7 Tips for Your 10-Year Financial Plan

If you don’t already have a 10-year financial plan in place as you look toward retirement, then it’s time to start planning. Here are seven tips for getting your 10-year plan in order.
VMD Staff
Published: January 18, 2017
The idea of taking your financial planning out 10 years may seem, at best, overwhelming, but this type of projection is important if you’re entering the later stages of your career. It’s important because the decisions you make now will have a big impact on how and when you retire.
 
Why Are These 10 Years So Crucial?
For one, if you’re like most veterinarians, the 10 years before retirement are likely to be among the 10 highest-earning years you have. That fact, coupled with increased maximum savings amounts allowed as you approach retirement, means a greater possibility for building that savings account.
 
Here’s a quick checklist you can use as your 10-year planning guide.
 
#1. Save as much as you can. 
Now is the time to max out on your individual retirement accounts and consider supplemental accounts such as Roth IRAs. Although the 2017 limits for individual retirement accounts will not increase from 2016 levels, if you’re over the age of 50 you can put an additional $6000 away. (See this page for full contribution limits for 2017.)
 
#2. Keep updated on the state of Social Security.

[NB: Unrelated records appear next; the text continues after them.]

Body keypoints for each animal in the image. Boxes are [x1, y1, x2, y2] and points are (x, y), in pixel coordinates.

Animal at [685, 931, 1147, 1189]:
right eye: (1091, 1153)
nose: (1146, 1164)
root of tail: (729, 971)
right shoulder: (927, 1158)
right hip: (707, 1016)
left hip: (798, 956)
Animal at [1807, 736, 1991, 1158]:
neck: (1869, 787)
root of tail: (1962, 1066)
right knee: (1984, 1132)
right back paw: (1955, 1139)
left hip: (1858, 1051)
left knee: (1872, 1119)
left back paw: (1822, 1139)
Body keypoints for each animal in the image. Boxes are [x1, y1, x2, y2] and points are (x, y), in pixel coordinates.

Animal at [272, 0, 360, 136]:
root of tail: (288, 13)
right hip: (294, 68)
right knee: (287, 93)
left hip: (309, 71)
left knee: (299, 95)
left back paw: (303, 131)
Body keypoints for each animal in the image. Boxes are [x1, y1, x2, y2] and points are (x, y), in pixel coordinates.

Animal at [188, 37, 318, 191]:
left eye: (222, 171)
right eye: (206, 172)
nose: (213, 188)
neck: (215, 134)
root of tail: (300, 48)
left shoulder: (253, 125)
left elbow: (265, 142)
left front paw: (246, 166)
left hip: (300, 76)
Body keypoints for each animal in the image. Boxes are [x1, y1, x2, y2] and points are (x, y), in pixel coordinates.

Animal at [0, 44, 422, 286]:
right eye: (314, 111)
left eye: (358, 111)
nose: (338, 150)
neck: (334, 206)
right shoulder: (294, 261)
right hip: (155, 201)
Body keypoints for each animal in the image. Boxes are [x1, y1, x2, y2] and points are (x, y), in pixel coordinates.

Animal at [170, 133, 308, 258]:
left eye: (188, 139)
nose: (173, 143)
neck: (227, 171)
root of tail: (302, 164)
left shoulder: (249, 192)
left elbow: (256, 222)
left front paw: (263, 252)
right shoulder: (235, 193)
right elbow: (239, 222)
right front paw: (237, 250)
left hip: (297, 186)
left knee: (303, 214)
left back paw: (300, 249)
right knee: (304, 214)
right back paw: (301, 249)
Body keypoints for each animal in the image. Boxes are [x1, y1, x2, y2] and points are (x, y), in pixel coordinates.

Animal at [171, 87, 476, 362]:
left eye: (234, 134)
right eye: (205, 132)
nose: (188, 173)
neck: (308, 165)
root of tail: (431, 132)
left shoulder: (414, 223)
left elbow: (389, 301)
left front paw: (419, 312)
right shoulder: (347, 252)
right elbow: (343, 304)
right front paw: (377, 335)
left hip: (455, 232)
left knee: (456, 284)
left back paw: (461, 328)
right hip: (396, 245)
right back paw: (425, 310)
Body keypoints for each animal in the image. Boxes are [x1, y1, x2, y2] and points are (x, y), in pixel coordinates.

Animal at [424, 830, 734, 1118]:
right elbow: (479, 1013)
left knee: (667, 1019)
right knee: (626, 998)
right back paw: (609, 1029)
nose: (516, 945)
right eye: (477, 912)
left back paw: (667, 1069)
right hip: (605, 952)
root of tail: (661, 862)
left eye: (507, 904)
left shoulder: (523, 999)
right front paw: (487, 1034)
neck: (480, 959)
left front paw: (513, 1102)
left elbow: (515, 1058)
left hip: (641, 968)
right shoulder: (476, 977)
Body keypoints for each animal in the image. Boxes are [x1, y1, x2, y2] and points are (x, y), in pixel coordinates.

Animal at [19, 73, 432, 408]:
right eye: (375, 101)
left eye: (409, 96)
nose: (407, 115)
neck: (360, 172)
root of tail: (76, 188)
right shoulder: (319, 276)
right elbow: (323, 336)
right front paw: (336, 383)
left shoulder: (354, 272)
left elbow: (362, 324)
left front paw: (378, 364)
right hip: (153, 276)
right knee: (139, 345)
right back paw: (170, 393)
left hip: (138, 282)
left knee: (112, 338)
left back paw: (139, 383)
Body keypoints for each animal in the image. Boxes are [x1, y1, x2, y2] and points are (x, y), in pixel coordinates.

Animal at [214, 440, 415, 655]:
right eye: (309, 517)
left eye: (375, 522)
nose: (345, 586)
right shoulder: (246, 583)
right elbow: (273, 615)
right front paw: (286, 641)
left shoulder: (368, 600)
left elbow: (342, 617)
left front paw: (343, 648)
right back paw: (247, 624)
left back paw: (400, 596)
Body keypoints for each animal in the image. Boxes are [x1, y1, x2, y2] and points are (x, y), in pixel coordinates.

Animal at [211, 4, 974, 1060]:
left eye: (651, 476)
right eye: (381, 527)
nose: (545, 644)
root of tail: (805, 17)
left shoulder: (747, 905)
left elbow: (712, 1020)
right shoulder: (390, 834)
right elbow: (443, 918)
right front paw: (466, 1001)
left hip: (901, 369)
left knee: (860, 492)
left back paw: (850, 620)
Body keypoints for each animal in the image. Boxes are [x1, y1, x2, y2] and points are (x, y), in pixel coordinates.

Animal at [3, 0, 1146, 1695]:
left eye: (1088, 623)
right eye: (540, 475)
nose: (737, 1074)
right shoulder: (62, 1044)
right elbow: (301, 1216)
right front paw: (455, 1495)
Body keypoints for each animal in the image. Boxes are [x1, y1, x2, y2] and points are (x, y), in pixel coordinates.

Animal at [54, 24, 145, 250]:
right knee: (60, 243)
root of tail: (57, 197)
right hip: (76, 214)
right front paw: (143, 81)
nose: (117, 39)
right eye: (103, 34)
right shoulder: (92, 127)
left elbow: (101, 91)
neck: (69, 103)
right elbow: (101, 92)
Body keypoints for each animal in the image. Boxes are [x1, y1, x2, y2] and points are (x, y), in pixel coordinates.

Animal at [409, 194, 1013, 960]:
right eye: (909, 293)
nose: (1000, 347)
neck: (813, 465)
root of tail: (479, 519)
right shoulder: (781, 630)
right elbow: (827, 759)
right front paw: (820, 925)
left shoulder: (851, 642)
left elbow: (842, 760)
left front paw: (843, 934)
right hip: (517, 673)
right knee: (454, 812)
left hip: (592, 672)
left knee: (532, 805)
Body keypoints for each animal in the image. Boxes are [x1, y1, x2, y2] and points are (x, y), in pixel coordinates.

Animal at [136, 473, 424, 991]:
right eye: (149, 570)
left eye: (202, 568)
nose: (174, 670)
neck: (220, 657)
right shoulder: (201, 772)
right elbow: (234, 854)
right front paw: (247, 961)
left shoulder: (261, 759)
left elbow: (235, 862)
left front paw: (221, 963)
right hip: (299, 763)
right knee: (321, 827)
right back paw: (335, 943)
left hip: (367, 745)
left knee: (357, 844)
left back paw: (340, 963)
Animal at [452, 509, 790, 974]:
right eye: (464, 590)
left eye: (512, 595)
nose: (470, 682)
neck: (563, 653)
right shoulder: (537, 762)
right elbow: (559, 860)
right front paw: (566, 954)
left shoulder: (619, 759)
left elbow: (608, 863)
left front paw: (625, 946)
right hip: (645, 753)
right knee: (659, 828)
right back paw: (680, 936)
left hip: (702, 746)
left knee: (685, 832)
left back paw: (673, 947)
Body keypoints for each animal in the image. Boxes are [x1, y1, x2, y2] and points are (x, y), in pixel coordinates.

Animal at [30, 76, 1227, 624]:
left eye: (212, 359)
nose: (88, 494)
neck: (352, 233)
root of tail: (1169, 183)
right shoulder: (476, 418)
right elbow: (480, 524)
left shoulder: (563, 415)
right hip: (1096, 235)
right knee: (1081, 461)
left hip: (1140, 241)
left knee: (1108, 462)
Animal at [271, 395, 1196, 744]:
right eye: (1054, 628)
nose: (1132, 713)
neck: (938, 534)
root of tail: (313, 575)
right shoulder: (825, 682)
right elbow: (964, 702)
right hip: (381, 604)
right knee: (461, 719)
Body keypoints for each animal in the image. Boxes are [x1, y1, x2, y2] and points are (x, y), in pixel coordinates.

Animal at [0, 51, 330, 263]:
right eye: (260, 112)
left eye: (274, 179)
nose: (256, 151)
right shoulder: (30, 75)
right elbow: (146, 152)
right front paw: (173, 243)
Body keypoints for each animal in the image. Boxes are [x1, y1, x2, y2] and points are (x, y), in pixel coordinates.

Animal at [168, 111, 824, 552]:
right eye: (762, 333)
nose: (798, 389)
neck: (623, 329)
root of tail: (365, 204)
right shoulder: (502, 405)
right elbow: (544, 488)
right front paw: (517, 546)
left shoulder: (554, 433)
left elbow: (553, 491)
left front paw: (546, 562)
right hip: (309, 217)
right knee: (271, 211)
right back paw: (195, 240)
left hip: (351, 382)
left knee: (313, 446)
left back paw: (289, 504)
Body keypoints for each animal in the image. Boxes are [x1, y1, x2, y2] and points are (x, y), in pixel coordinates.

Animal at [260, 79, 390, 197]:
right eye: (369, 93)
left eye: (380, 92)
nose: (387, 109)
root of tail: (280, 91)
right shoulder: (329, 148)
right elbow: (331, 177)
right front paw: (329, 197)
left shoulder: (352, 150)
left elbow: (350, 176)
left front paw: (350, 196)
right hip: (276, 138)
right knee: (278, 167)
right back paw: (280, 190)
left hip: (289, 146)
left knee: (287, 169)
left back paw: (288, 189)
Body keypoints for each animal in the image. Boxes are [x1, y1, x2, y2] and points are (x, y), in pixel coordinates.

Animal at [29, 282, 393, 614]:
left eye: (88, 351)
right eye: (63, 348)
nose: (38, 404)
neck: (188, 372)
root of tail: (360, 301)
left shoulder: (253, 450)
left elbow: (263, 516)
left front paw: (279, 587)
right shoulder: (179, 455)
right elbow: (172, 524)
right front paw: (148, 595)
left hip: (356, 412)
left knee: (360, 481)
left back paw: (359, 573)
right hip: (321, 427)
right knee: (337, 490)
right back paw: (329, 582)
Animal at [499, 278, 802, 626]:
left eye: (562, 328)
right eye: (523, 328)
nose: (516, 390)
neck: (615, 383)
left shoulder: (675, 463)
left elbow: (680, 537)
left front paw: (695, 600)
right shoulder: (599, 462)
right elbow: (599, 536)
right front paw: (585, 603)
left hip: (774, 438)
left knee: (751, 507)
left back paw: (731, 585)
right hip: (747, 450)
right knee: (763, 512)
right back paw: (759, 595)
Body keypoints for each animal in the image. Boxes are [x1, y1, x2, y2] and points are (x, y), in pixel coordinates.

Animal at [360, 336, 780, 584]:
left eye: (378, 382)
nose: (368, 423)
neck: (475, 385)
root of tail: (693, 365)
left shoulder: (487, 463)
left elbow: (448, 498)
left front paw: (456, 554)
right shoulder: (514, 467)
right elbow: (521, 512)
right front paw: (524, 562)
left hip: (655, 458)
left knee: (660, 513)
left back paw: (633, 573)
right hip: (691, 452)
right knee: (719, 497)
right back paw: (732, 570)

Your children are unlikely to be so lucky, but if you’re planning to retire within the next 10 years, chances are very good that Social Security will still be an important contributor to your retirement income. The key when considering Social Security benefits, however, is to make sure you’re not relying on it as the sole—or even primary—provider of retirement income. Those days are long in the past.
 
#3. Consider the big picture of your personal assets.
While unlikely, you may have a pension that will still be around. Has your home, which you once considered a primary source of income, appreciated or depreciated in value? Has that inheritance you were counting on evaporated? Have your health care costs suddenly begun to take a bigger-than-expected bite out of your savings? Work with your advisor to consider the bigger picture.
 
#4. Identify key dates and times. 
There are certain government requirements you need to be aware of as you near retirement. What is the age at which you will be eligible to receive full Social Security benefits? What are the required minimum distributions? Those key dates should be part of your larger plan.
 
Also, if you work for a large employer, consider whether your company might offer incentives for early retirement. This could change your plan and make you decide to retire sooner than expected, but this can only be done if you start thinking and planning ahead.
 
#5. Visualize your ideal retirement.
Have the necessary conversations with your partner or family about what your ideal retirement may look like. It is the perfect time to think through what you expect from your retirement and how much income you’ll likely need to make that image a reality. If you don’t have enough saved to be able to do everything you’ve always wanted to do, you’ll have to consider which activities you’ll be willing to forego or whether you’d be willing to work longer than originally expected to make those dreams a reality.
 
#6. Have a plan B. 
Even the best-laid plans sometimes go awry. As meticulous as your planning may be, someone could always throw a wrench in that plan. Have some idea of what action you’d take if something unexpected bit you.
 
#7. Consider non-pecuniary factors. 
Income in retirement is essential, but it isn’t everything. Make sure you’ve fully thought through issues such as staying active, establishing a new community of friends, where you’ll live and why, and how you’ll adjust to not caring for clients on a regular basis. Because honestly, it’s going to be hard not seeing so many furry faces each day. Sometimes the most difficult adjustments to retirement aren’t financial in nature at all.
 
Don’t Worry!
Not every item on this checklist needs to be fully solved prior to entering the final stages of your retirement planning, but you’ll want to at least consider them. Try to do this while you’re still working so can more easily make adjustments to the plan.